Understanding JSON Web Tokens (JWT): Structure, Creation, and Usage

JSON Web Token (JWT) is a lightweight specification that enables secure information exchange between a user and a server.

Consider a scenario where user A follows user B; the system sends an email to B with a link like https://your.awesome-app.com/make-friend/?from_user=B&target_user=A . This approach requires B to be logged in, but JWT can simplify the process so B can act without logging in.

JWT Components

A JWT is a string composed of three parts: Header , Payload , and Signature .

Payload

The payload is a JSON object that carries claims such as iss (issuer), sub (subject), aud (audience), exp (expiration), iat (issued at), and custom fields like from_user and target_user :

{
  "iss": "John Wu JWT",
  "iat": 1441593502,
  "exp": 1441594722,
  "aud": "www.example.com",
  "sub": "[email protected]",
  "from_user": "B",
  "target_user": "A"
}

These standard fields are defined by the JWT specification.
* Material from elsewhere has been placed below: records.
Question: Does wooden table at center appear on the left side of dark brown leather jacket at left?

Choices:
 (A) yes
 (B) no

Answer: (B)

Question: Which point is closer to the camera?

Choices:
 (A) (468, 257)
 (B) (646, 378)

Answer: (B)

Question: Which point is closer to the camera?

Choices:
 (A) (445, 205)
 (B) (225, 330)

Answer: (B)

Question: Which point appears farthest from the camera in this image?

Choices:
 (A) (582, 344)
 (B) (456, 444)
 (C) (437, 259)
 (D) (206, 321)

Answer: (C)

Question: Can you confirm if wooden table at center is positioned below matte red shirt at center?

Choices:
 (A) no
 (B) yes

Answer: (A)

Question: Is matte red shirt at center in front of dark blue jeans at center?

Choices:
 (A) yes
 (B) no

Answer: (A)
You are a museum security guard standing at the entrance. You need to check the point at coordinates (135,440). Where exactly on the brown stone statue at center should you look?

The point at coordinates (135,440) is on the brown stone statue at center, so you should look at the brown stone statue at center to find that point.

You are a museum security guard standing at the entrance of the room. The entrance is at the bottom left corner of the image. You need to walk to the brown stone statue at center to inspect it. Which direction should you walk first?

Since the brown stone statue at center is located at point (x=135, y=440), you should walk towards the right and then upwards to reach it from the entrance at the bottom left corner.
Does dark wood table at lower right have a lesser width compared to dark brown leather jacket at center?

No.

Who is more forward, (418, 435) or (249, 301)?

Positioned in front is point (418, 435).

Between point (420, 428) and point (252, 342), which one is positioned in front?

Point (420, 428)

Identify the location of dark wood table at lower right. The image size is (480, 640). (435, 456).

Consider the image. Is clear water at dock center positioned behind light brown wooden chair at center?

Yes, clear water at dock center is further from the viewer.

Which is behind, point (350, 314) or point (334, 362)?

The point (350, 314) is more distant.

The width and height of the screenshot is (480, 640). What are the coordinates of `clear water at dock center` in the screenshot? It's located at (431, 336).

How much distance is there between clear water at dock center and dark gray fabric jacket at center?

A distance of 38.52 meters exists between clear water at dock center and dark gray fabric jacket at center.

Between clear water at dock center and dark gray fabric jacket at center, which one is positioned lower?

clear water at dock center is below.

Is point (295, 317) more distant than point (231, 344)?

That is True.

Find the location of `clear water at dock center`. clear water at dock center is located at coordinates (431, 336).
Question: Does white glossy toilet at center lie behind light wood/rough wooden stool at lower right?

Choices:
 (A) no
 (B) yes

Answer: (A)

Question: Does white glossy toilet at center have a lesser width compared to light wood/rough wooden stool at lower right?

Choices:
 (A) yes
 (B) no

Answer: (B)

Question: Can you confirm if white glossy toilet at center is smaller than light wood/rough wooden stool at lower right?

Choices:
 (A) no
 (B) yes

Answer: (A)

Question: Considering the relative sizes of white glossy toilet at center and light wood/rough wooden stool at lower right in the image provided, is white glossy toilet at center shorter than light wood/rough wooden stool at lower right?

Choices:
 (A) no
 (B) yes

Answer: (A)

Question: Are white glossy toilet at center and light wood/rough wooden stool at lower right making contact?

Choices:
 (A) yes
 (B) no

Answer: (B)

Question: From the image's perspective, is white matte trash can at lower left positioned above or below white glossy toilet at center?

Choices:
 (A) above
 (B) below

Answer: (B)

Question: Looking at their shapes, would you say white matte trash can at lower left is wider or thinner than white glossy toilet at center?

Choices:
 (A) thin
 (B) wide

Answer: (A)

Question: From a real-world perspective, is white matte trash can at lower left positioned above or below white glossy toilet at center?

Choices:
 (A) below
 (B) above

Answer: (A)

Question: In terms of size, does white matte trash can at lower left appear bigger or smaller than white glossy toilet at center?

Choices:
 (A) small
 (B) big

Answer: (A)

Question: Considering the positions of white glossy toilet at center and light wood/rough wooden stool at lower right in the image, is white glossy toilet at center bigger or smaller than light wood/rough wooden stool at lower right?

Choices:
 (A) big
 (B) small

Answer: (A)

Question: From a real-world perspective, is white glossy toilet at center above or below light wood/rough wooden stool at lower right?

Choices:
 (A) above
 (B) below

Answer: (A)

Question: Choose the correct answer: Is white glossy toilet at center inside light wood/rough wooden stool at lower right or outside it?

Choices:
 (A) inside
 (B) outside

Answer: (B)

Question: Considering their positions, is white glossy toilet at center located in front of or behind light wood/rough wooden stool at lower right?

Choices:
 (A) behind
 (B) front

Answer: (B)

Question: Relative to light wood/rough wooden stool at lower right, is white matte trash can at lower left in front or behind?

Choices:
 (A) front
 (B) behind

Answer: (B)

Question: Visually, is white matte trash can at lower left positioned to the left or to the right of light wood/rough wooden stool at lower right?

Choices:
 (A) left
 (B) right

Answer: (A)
Base64‑url encode the JSON payload to obtain the JWT payload string, e.g.:

eyJpc3MiOiJKb2huIFd1IEpXVCIsImlhdCI6MTQ0MTU5MzUwMiwiZXhwIjoxNDQxNTk0NzIyLCJhdWQiOiJ3d3cuZXhhbXBsZS5jb20iLCJzdWIiOiJqcm9ja2V0QGV4YW1wbGUuY29tIiwiZnJvbV91c2VyIjoiQiIsInRhcmdldF91c2VyIjoiQSJ9

In Node.js you can generate this string with the base64url package:

var base64url = require('base64url');
var header = { "from_user": "B", "target_user": "A" };
console.log(base64url(JSON.stringify(header)));
// output: eyJpc3MiOiJKb2huIFd1IEpXVCIsImlhdCI6MTQ0MTU5MzUwMiwiZXhwIjoxNDQxNTk0NzIyLCJhdWQiOiJ3d3cuZXhhbXBsZS5jb20iLCJzdWIiOiJqcm9ja2V0QGV4YW1wbGUuY29tIiwiZnJvbV91c2VyIjoiQiIsInRhcmdldF91c2VyIjoiQSJ9

Header

The header describes the token type and signing algorithm, for example:

{
  "typ": "JWT",
  "alg": "HS256"
}

After Base64‑url encoding, the header becomes:

eyJ0eXAiOiJKV1QiLCJhbGciOiJIUzI1NiJ9

Signature

Combine the encoded header and payload with a period (.) and sign the result using the algorithm specified in the header and a secret key (e.g., mystar ), producing a signature such as:

rSWamyAYwuHCo7IFAgd1oRpSP7nzL7BF5t7ItqpKViM

The complete JWT is:

eyJ0eXAiOiJKV1QiLCJhbGciOiJIUzI1NiJ9.eyJmcm9tX3VzZXIiOiJCIiwidGFyZ2V0X3VzZXIiOiJBIn0.rSWamyAYwuHCo7IFAgd1oRpSP7nzL7BF5t7ItqpKViM

Using this token, the email link can be simplified to:

https://your.awesome-app.com/make-friend/?jwt=eyJ0eXAiOiJKV1QiLCJhbGciOiJIUzI1NiJ9.eyJmcm9tX3VzZXIiOiJCIiwidGFyZ2V0X3VzZXIiOiJBIn0.rSWamyAYwuHCo7IFAgd1oRpSP7nzL7BF5t7ItqpKViM

This allows the friend‑adding operation to be performed securely without requiring B to log in.

Note: Base64 is an encoding, not encryption; it can be decoded back to the original data.

Purpose of the Signature

The signature ensures that any modification to the header or payload will produce a different signature, and without the secret key the attacker cannot forge a valid signature. The server verifies the signature using the same algorithm and secret; a mismatch results in a 401 Unauthorized response.

Is Information Exposed?

Since the payload is only Base64‑encoded, it is readable to anyone with the token. Therefore, sensitive data (e.g., passwords) should never be placed in the payload; only non‑sensitive identifiers like user IDs are appropriate.

Applicable Scenarios

JWTs are suitable for transmitting non‑sensitive data in web applications, such as friend‑adding links, order confirmations, and especially for authentication and authorization mechanisms, including single‑sign‑on (SSO).